# REQUIRED TASKS:
1. Copy everything from "When artworks feature" down to "Mona Lisa Smile." in the passage about Mona Lisa Smile, substituting "talking point" for "conversation piece".
2. In the passage about Mona Lisa Smile, what college does Katherine Watson move to New England to teach at?

# EXTRACT TO READ:
○ ○ ○ ○ ○
When artworks feature in works of fiction – be it novels, films, theatre pieces, poems, – they can serve multiple purposes: they can be mere decorations, function as a conversation piece, or they can play an important metaphorical role. Let’s take a closer look at one specific artwork in the 2003 film titled Mona Lisa Smile.
The film Mona Lisa Smile was directed by Mike Newell and written by Lawrence Konner and Mark Rosenthal. The cast stars Julia Roberts in the lead role, but also Kirsten Dunst, Julia Stiles and Maggie Gyllenhaal, among others. The film is set in 1953 and starts Katherine Watson, an art history teacher played by Roberts, moves from California to New England to teach at the prestigious Wellesley College, a private women’s college. We quickly notice the new teacher is progressive, liberal thinking, and this is immediately contrasted with the more traditional and conservative style of the school’s management and students. The students seek an education, yet seem somehow to realize – and perhaps enjoy – the fact that their lives will soon revolve around marriage and keeping a successful household, rather than a career. To Watson, this is revolting. She strives to make the women in her class think for themselves and question the values society imposes on them.
○ ○ ○ ○ ○
# LISTED ENTRIES:
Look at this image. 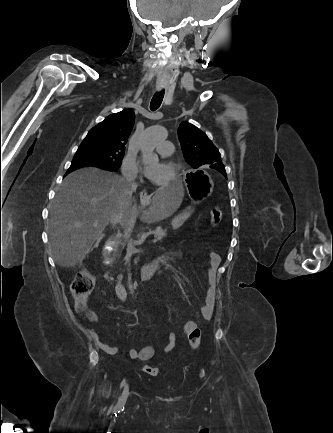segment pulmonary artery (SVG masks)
Instances as JSON below:
<instances>
[{
	"mask_svg": "<svg viewBox=\"0 0 333 433\" xmlns=\"http://www.w3.org/2000/svg\"><path fill=\"white\" fill-rule=\"evenodd\" d=\"M156 150L163 156H169L173 153V144L170 141H162L157 145Z\"/></svg>",
	"mask_w": 333,
	"mask_h": 433,
	"instance_id": "pulmonary-artery-1",
	"label": "pulmonary artery"
}]
</instances>
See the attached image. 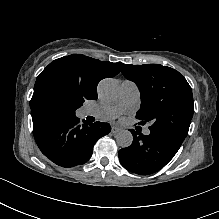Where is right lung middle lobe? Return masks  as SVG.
Returning <instances> with one entry per match:
<instances>
[{
	"label": "right lung middle lobe",
	"mask_w": 219,
	"mask_h": 219,
	"mask_svg": "<svg viewBox=\"0 0 219 219\" xmlns=\"http://www.w3.org/2000/svg\"><path fill=\"white\" fill-rule=\"evenodd\" d=\"M83 98L72 87L59 82L45 83L32 99L33 109L52 110L62 115H75V111L83 105Z\"/></svg>",
	"instance_id": "dd1d6c3e"
}]
</instances>
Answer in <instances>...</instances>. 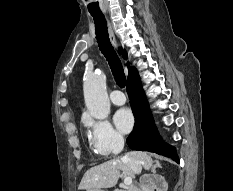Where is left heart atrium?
I'll return each mask as SVG.
<instances>
[{"label": "left heart atrium", "instance_id": "left-heart-atrium-1", "mask_svg": "<svg viewBox=\"0 0 233 191\" xmlns=\"http://www.w3.org/2000/svg\"><path fill=\"white\" fill-rule=\"evenodd\" d=\"M116 127L122 133H128L134 125V117L128 108L119 109L114 115Z\"/></svg>", "mask_w": 233, "mask_h": 191}]
</instances>
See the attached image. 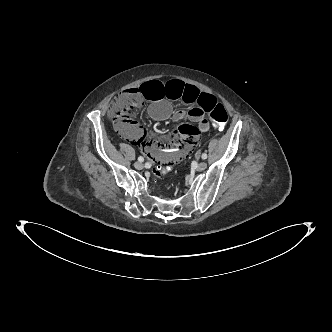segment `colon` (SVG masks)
I'll return each instance as SVG.
<instances>
[{"label":"colon","instance_id":"obj_1","mask_svg":"<svg viewBox=\"0 0 332 332\" xmlns=\"http://www.w3.org/2000/svg\"><path fill=\"white\" fill-rule=\"evenodd\" d=\"M142 105L143 99L140 96L139 89H129L119 94L110 106V114L116 128L119 131H131L135 125L132 117ZM209 113L215 127L222 128L226 125L228 114L222 104L216 102L209 110ZM177 162L159 163L153 168V175L157 178L167 175Z\"/></svg>","mask_w":332,"mask_h":332}]
</instances>
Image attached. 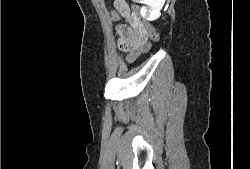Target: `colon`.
Listing matches in <instances>:
<instances>
[{
  "label": "colon",
  "mask_w": 250,
  "mask_h": 169,
  "mask_svg": "<svg viewBox=\"0 0 250 169\" xmlns=\"http://www.w3.org/2000/svg\"><path fill=\"white\" fill-rule=\"evenodd\" d=\"M116 7L121 10V12L125 14H129V10L126 6V4L123 1H117ZM133 12L136 13V19L141 23V25H146L145 27L139 28L137 39L141 43L147 42L148 38H151L153 40H158V34L155 30V26H153V23H149L146 18H144V10H142V5H139L137 3H132ZM160 42L159 40L157 41Z\"/></svg>",
  "instance_id": "colon-1"
}]
</instances>
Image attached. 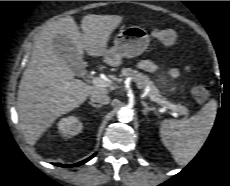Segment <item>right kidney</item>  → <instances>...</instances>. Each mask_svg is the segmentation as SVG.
Masks as SVG:
<instances>
[{
  "instance_id": "ca27d5eb",
  "label": "right kidney",
  "mask_w": 230,
  "mask_h": 186,
  "mask_svg": "<svg viewBox=\"0 0 230 186\" xmlns=\"http://www.w3.org/2000/svg\"><path fill=\"white\" fill-rule=\"evenodd\" d=\"M83 124L79 118L75 116H70L67 118H62L58 123V130L64 137H72L77 135L82 131Z\"/></svg>"
}]
</instances>
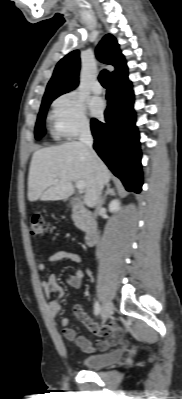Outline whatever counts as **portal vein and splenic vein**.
<instances>
[{
    "label": "portal vein and splenic vein",
    "mask_w": 182,
    "mask_h": 399,
    "mask_svg": "<svg viewBox=\"0 0 182 399\" xmlns=\"http://www.w3.org/2000/svg\"><path fill=\"white\" fill-rule=\"evenodd\" d=\"M76 187L78 190L83 191L85 189V184L83 181H76Z\"/></svg>",
    "instance_id": "portal-vein-and-splenic-vein-1"
}]
</instances>
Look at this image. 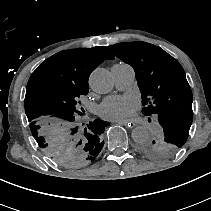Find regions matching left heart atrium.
<instances>
[{"label": "left heart atrium", "instance_id": "39dd6f15", "mask_svg": "<svg viewBox=\"0 0 211 211\" xmlns=\"http://www.w3.org/2000/svg\"><path fill=\"white\" fill-rule=\"evenodd\" d=\"M139 108V101L130 95L108 97L98 107V114L109 118H123L132 115Z\"/></svg>", "mask_w": 211, "mask_h": 211}]
</instances>
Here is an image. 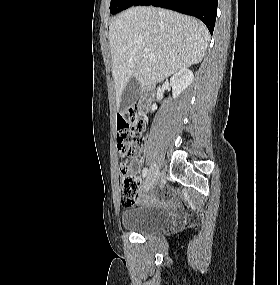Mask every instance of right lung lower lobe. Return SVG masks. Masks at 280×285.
Instances as JSON below:
<instances>
[{
    "instance_id": "1",
    "label": "right lung lower lobe",
    "mask_w": 280,
    "mask_h": 285,
    "mask_svg": "<svg viewBox=\"0 0 280 285\" xmlns=\"http://www.w3.org/2000/svg\"><path fill=\"white\" fill-rule=\"evenodd\" d=\"M218 0H137L134 6L153 5L192 15L203 21L213 34Z\"/></svg>"
}]
</instances>
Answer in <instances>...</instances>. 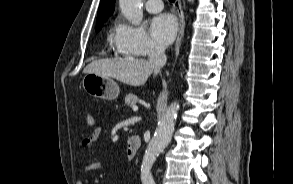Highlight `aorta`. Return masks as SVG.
<instances>
[{"mask_svg":"<svg viewBox=\"0 0 293 184\" xmlns=\"http://www.w3.org/2000/svg\"><path fill=\"white\" fill-rule=\"evenodd\" d=\"M119 6L124 17L132 25H139L141 23L143 18L141 0H119ZM178 110L179 104L176 102L172 103L158 123L155 134L148 144L143 157L141 165L142 184H155L151 168L158 155L171 141Z\"/></svg>","mask_w":293,"mask_h":184,"instance_id":"obj_1","label":"aorta"}]
</instances>
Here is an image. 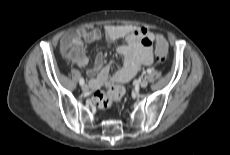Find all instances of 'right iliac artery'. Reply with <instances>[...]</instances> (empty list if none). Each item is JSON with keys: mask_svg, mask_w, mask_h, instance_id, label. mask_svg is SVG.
Returning <instances> with one entry per match:
<instances>
[{"mask_svg": "<svg viewBox=\"0 0 230 155\" xmlns=\"http://www.w3.org/2000/svg\"><path fill=\"white\" fill-rule=\"evenodd\" d=\"M80 85H83L84 84V79L81 78L80 81H79Z\"/></svg>", "mask_w": 230, "mask_h": 155, "instance_id": "right-iliac-artery-1", "label": "right iliac artery"}]
</instances>
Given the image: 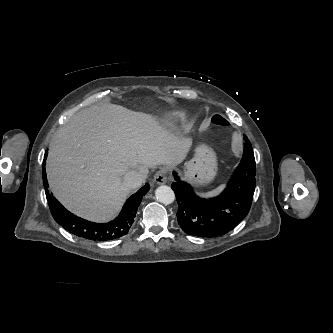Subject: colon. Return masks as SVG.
<instances>
[{
    "label": "colon",
    "mask_w": 333,
    "mask_h": 333,
    "mask_svg": "<svg viewBox=\"0 0 333 333\" xmlns=\"http://www.w3.org/2000/svg\"><path fill=\"white\" fill-rule=\"evenodd\" d=\"M211 122H212V124L217 125V126H226L227 125L226 119L224 117H222L221 115H214L211 118Z\"/></svg>",
    "instance_id": "1"
}]
</instances>
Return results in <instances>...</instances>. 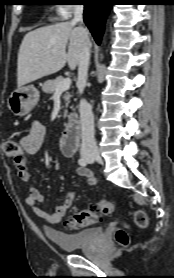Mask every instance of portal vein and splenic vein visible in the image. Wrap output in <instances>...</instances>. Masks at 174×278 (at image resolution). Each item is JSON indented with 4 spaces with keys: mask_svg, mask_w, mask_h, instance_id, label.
I'll use <instances>...</instances> for the list:
<instances>
[{
    "mask_svg": "<svg viewBox=\"0 0 174 278\" xmlns=\"http://www.w3.org/2000/svg\"><path fill=\"white\" fill-rule=\"evenodd\" d=\"M71 85V79L70 78H65L63 81H61L55 89V92H63L65 90H68L70 88Z\"/></svg>",
    "mask_w": 174,
    "mask_h": 278,
    "instance_id": "1",
    "label": "portal vein and splenic vein"
}]
</instances>
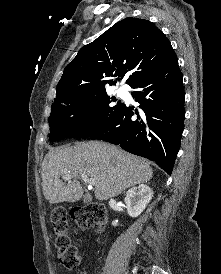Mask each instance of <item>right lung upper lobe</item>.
<instances>
[{"mask_svg":"<svg viewBox=\"0 0 221 274\" xmlns=\"http://www.w3.org/2000/svg\"><path fill=\"white\" fill-rule=\"evenodd\" d=\"M175 60L169 40L152 22L125 18L79 50L64 69L53 104L106 93L105 86L116 83L108 77L127 74L133 87Z\"/></svg>","mask_w":221,"mask_h":274,"instance_id":"cb5924a9","label":"right lung upper lobe"}]
</instances>
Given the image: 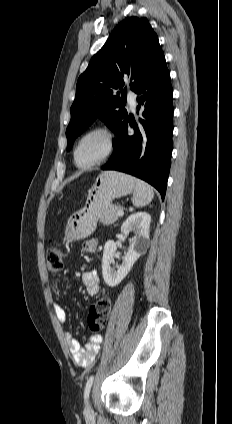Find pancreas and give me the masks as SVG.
I'll return each instance as SVG.
<instances>
[{"mask_svg": "<svg viewBox=\"0 0 232 424\" xmlns=\"http://www.w3.org/2000/svg\"><path fill=\"white\" fill-rule=\"evenodd\" d=\"M118 210H120L118 206L111 205L100 215V222L104 225L113 224L119 218V216L117 215Z\"/></svg>", "mask_w": 232, "mask_h": 424, "instance_id": "cf45deb5", "label": "pancreas"}]
</instances>
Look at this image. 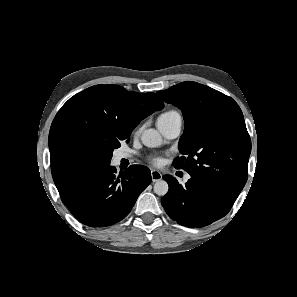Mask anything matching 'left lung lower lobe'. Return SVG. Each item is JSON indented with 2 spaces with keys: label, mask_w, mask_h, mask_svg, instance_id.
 I'll return each instance as SVG.
<instances>
[{
  "label": "left lung lower lobe",
  "mask_w": 297,
  "mask_h": 297,
  "mask_svg": "<svg viewBox=\"0 0 297 297\" xmlns=\"http://www.w3.org/2000/svg\"><path fill=\"white\" fill-rule=\"evenodd\" d=\"M169 184L168 193L161 199L170 218L180 225L203 227L224 217L235 197L208 182L191 177L182 186L171 175L163 176Z\"/></svg>",
  "instance_id": "1"
}]
</instances>
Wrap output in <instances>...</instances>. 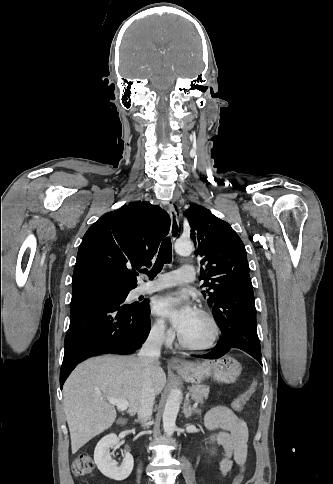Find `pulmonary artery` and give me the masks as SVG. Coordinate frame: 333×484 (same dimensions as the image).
<instances>
[{
	"instance_id": "obj_1",
	"label": "pulmonary artery",
	"mask_w": 333,
	"mask_h": 484,
	"mask_svg": "<svg viewBox=\"0 0 333 484\" xmlns=\"http://www.w3.org/2000/svg\"><path fill=\"white\" fill-rule=\"evenodd\" d=\"M195 279L194 267L190 264H184L179 269L161 273L155 280L143 282L137 288L138 294H149L169 287L189 283Z\"/></svg>"
}]
</instances>
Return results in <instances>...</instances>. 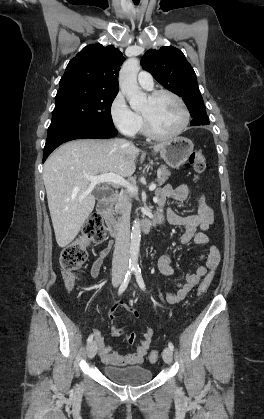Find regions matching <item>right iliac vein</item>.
<instances>
[{"instance_id":"1","label":"right iliac vein","mask_w":264,"mask_h":419,"mask_svg":"<svg viewBox=\"0 0 264 419\" xmlns=\"http://www.w3.org/2000/svg\"><path fill=\"white\" fill-rule=\"evenodd\" d=\"M122 281V276L117 275L113 279V285L118 286ZM97 352V346L94 341L90 342L87 346V356L88 358H93L96 355Z\"/></svg>"}]
</instances>
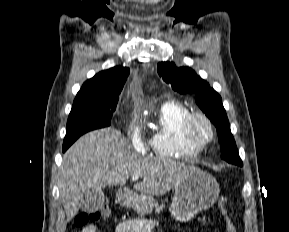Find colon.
Returning <instances> with one entry per match:
<instances>
[{
	"label": "colon",
	"instance_id": "obj_1",
	"mask_svg": "<svg viewBox=\"0 0 289 232\" xmlns=\"http://www.w3.org/2000/svg\"><path fill=\"white\" fill-rule=\"evenodd\" d=\"M221 216L225 222L227 232H237L235 222L228 212V199L221 196L217 202ZM110 215V210L107 205L103 206L100 210L93 212H82L78 214L74 220V227L79 228L86 226L89 222H100Z\"/></svg>",
	"mask_w": 289,
	"mask_h": 232
}]
</instances>
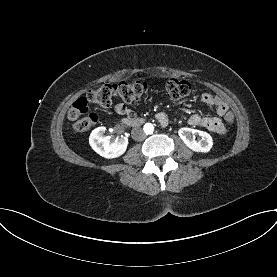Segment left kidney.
Instances as JSON below:
<instances>
[{"label": "left kidney", "instance_id": "obj_1", "mask_svg": "<svg viewBox=\"0 0 277 277\" xmlns=\"http://www.w3.org/2000/svg\"><path fill=\"white\" fill-rule=\"evenodd\" d=\"M178 134L185 145L192 151L207 153L213 146V139L207 132L191 128H181ZM194 135H199L201 139L195 140Z\"/></svg>", "mask_w": 277, "mask_h": 277}]
</instances>
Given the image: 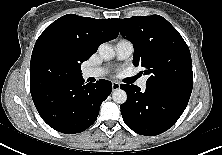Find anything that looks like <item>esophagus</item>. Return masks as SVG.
Returning <instances> with one entry per match:
<instances>
[{"label":"esophagus","instance_id":"esophagus-1","mask_svg":"<svg viewBox=\"0 0 222 155\" xmlns=\"http://www.w3.org/2000/svg\"><path fill=\"white\" fill-rule=\"evenodd\" d=\"M120 88V84L118 82H112V89L113 90H118Z\"/></svg>","mask_w":222,"mask_h":155}]
</instances>
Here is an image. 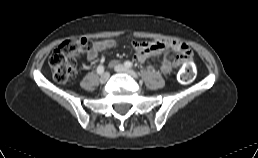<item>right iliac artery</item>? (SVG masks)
<instances>
[{"label":"right iliac artery","instance_id":"82829eb1","mask_svg":"<svg viewBox=\"0 0 258 158\" xmlns=\"http://www.w3.org/2000/svg\"><path fill=\"white\" fill-rule=\"evenodd\" d=\"M104 72V67L102 66V65H99L98 67H97V73L98 74H102Z\"/></svg>","mask_w":258,"mask_h":158}]
</instances>
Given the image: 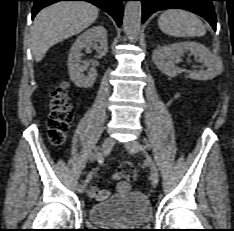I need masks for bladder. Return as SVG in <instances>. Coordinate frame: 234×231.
Wrapping results in <instances>:
<instances>
[{"instance_id": "obj_1", "label": "bladder", "mask_w": 234, "mask_h": 231, "mask_svg": "<svg viewBox=\"0 0 234 231\" xmlns=\"http://www.w3.org/2000/svg\"><path fill=\"white\" fill-rule=\"evenodd\" d=\"M88 214L93 222L100 225L138 226L148 223L153 211L150 200L143 193L133 191L94 204Z\"/></svg>"}]
</instances>
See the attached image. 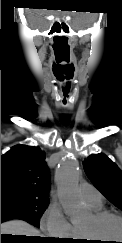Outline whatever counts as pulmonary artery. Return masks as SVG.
I'll return each mask as SVG.
<instances>
[{"label":"pulmonary artery","mask_w":122,"mask_h":243,"mask_svg":"<svg viewBox=\"0 0 122 243\" xmlns=\"http://www.w3.org/2000/svg\"><path fill=\"white\" fill-rule=\"evenodd\" d=\"M80 192L83 200L90 206L102 204L101 193L92 185L87 183L80 184Z\"/></svg>","instance_id":"1"}]
</instances>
○ ○ ○ ○ ○
# ANSWERS FOR THE EXERCISE:
1.
When artworks feature in works of fiction – be it novels, films, theatre pieces, poems, – they can serve multiple purposes: they can be mere decorations, function as a talking point, or they can play an important metaphorical role. Let’s take a closer look at one specific artwork in the 2003 film titled Mona Lisa Smile.

2. Wellesley College, a private women's college.